In 2011, a North Texas family from the upscale Dallas suburb of Frisco were the unlucky recipients of truancy charges. The Pates had cleared two of 10 planned holiday vacation absences with their local school district for a Christmas break trip. They returned home to find themselves facing Class C Misdemeanor charges for the entire family – three youngsters plus mom and dad.  They learned that neither “cleared” nor “approved” absences were necessarily excused.

“We’re criminals because we took a vacation to see family,” said Leila Pate, who wanted her second-grader and kindergartner to visit ailing relatives in the farthest stretches of southern Italy, the Dallas Morning News reported.

The Pates opted to fight their charges in a jury trial, and lost. Subsequently, they were fined $267 per child, under a conviction that read “parent contributing to non-attendance.” The Pates pulled their children out of the district. Truancy currently carries a $500 fine.

National Public Radio (NPR) profiled five-year-old Travis County girl Fatima Yassin. The chronically sick kindergartener and her father went before a JP and were prosecuted for 23 unexcused absences. Fatima’s father did not realize he had done anything wrong by sending an absentee note to school signed by himself, rather than a doctor.

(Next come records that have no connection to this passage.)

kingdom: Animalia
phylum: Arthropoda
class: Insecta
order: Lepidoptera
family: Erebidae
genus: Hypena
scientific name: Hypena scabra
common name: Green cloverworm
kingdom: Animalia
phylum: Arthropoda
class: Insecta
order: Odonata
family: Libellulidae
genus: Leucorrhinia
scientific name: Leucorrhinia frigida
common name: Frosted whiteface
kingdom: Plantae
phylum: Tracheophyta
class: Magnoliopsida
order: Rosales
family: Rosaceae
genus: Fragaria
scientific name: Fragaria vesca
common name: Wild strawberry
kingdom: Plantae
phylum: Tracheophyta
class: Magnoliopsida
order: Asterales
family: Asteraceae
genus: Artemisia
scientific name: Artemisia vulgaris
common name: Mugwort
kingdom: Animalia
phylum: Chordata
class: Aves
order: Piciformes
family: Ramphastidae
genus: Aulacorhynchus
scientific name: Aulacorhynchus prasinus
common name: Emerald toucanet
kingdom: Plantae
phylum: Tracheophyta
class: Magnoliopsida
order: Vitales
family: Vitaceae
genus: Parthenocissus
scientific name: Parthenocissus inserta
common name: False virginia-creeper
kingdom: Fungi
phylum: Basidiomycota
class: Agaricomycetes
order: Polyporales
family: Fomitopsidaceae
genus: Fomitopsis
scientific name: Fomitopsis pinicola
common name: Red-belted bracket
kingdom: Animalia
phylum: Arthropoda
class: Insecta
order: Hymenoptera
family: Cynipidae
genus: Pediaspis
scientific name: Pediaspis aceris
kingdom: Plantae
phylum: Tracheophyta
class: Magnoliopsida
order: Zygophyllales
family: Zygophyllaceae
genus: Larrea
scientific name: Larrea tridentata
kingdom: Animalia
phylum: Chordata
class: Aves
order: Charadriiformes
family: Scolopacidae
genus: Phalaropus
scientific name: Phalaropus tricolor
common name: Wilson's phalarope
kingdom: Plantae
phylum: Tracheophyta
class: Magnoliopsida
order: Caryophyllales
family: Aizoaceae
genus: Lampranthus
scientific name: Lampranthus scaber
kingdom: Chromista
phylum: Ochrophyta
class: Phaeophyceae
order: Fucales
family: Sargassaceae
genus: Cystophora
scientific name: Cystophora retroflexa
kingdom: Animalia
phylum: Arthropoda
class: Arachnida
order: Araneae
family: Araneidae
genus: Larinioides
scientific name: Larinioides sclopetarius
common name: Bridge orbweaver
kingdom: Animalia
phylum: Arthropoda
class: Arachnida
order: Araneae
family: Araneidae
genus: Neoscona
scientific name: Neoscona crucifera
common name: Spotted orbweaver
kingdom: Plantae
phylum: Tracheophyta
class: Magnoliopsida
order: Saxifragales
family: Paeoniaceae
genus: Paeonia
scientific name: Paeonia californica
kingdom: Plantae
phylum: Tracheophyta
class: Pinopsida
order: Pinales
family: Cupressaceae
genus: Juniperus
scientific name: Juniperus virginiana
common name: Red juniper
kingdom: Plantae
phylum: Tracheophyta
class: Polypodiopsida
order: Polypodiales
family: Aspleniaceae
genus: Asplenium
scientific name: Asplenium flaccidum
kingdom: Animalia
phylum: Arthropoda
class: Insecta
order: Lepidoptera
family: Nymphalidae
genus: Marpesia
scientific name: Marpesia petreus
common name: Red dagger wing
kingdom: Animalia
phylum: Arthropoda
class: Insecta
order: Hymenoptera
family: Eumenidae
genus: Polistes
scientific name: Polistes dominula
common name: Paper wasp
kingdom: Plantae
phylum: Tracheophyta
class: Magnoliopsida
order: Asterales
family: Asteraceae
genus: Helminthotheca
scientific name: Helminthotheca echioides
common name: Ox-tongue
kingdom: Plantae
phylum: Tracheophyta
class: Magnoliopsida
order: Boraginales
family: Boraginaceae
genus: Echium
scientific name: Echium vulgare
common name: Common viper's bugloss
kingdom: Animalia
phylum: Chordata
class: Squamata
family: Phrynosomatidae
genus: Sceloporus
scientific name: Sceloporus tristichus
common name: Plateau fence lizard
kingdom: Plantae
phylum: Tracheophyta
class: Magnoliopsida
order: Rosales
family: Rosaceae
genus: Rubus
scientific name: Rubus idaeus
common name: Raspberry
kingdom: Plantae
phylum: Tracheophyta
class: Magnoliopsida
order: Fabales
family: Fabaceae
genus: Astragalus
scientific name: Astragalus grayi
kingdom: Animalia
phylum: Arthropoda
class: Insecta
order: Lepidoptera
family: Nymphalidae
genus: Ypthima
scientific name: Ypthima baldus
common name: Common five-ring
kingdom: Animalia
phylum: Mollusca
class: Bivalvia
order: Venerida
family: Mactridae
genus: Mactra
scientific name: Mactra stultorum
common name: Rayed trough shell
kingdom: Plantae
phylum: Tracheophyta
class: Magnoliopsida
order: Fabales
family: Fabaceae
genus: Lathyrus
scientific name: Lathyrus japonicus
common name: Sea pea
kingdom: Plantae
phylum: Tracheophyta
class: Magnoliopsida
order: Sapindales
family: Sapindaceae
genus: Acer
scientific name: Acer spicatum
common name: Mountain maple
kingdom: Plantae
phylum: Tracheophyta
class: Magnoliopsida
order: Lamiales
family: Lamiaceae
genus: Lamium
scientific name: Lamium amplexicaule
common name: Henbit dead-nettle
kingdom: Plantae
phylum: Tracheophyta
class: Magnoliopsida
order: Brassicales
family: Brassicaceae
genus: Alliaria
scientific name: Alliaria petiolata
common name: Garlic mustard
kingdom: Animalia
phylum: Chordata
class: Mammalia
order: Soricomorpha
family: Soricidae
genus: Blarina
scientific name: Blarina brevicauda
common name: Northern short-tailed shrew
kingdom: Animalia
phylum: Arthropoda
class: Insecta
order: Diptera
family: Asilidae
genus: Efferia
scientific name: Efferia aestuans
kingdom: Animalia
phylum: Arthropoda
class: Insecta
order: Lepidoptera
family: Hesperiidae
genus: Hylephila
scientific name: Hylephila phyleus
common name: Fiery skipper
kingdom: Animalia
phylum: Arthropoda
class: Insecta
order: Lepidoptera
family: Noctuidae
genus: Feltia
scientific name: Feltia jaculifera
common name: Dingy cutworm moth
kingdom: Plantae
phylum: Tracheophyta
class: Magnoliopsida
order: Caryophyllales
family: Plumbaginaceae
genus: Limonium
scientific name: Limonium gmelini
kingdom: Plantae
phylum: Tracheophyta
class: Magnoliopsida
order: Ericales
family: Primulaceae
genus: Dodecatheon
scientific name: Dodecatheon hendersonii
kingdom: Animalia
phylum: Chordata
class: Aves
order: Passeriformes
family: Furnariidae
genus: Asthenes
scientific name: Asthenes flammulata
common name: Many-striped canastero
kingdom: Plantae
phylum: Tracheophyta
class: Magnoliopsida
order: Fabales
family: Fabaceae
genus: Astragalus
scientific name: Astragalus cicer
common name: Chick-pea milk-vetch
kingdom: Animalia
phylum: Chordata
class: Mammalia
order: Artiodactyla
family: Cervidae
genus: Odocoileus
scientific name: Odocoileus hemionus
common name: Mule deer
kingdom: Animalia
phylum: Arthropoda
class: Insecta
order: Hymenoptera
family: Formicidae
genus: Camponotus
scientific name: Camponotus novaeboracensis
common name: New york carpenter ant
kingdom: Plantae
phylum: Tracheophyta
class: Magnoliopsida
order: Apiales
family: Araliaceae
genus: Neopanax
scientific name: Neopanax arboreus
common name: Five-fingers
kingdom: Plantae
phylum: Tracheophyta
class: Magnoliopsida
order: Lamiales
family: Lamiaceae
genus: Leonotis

Truancy charges create a criminal record that is visible to the public, if not sealed and expunged, which involves hiring an attorney to fill out court paperwork at substantial expense, as Breitbart Texas has reported. If truancy charges are not expunged, they can damage a young person’s prospects when filling out college and career applications.

Not everyone wants to end the prosecution of minors for truancy. The Texas Association of School Administrators (TASA), the lobbyist group to which school administrators belong, support existing truancy laws. In the NPR broadcast that told five-year-old Fatima’s FTAS story, TASA’s top attorney defended the current public school truancy policies.

Justices of the Peace, who hear the truancy cases, also want current laws to stay in place. Breitbart Texas reported that Montgomery County JP Wayne Mack flatly stated, “I don’t know one school district that is in favor of this bill.”

During the recent Senate debate on SB 106, North Texas school district officials from Collin and Denton counties fiercely opposed decriminalizing truancy.

On March 13, Justice of the Peace Payton posted on his Facebook page, “We are AGAINST the bills and believe that the current system works and may need some things added.” He also listed the various reform proposals moving through the 84th Legislature.

Truancy is a cash cow. The state banked just over $2 million in FY 2009, and nearly $1.8 million in FY 2011. Dallas raked in $3 million in 2013.

In Class, Not Court: Reconsidering Texas’ Criminalization of Truancy, state Supreme Court Chief Justice Nathan Hecht asked, “Playing hooky is bad, but is it criminal?”

“There are reports for years that show early criminal convictions can lead to further criminal activity, and you just really worry you’re going to ruin a kid’s whole life,” Hecht told KVUE News.

Back in Fort Bend County, Judge Kenneth Cannata, Prec. 3, told KHOU 11 that only 10 percent of the 700 cases he hears a year involved children skipping school for “no good reason” – there were usually other family issues involved. Cannata didn’t believe minors should be saddled with criminal records.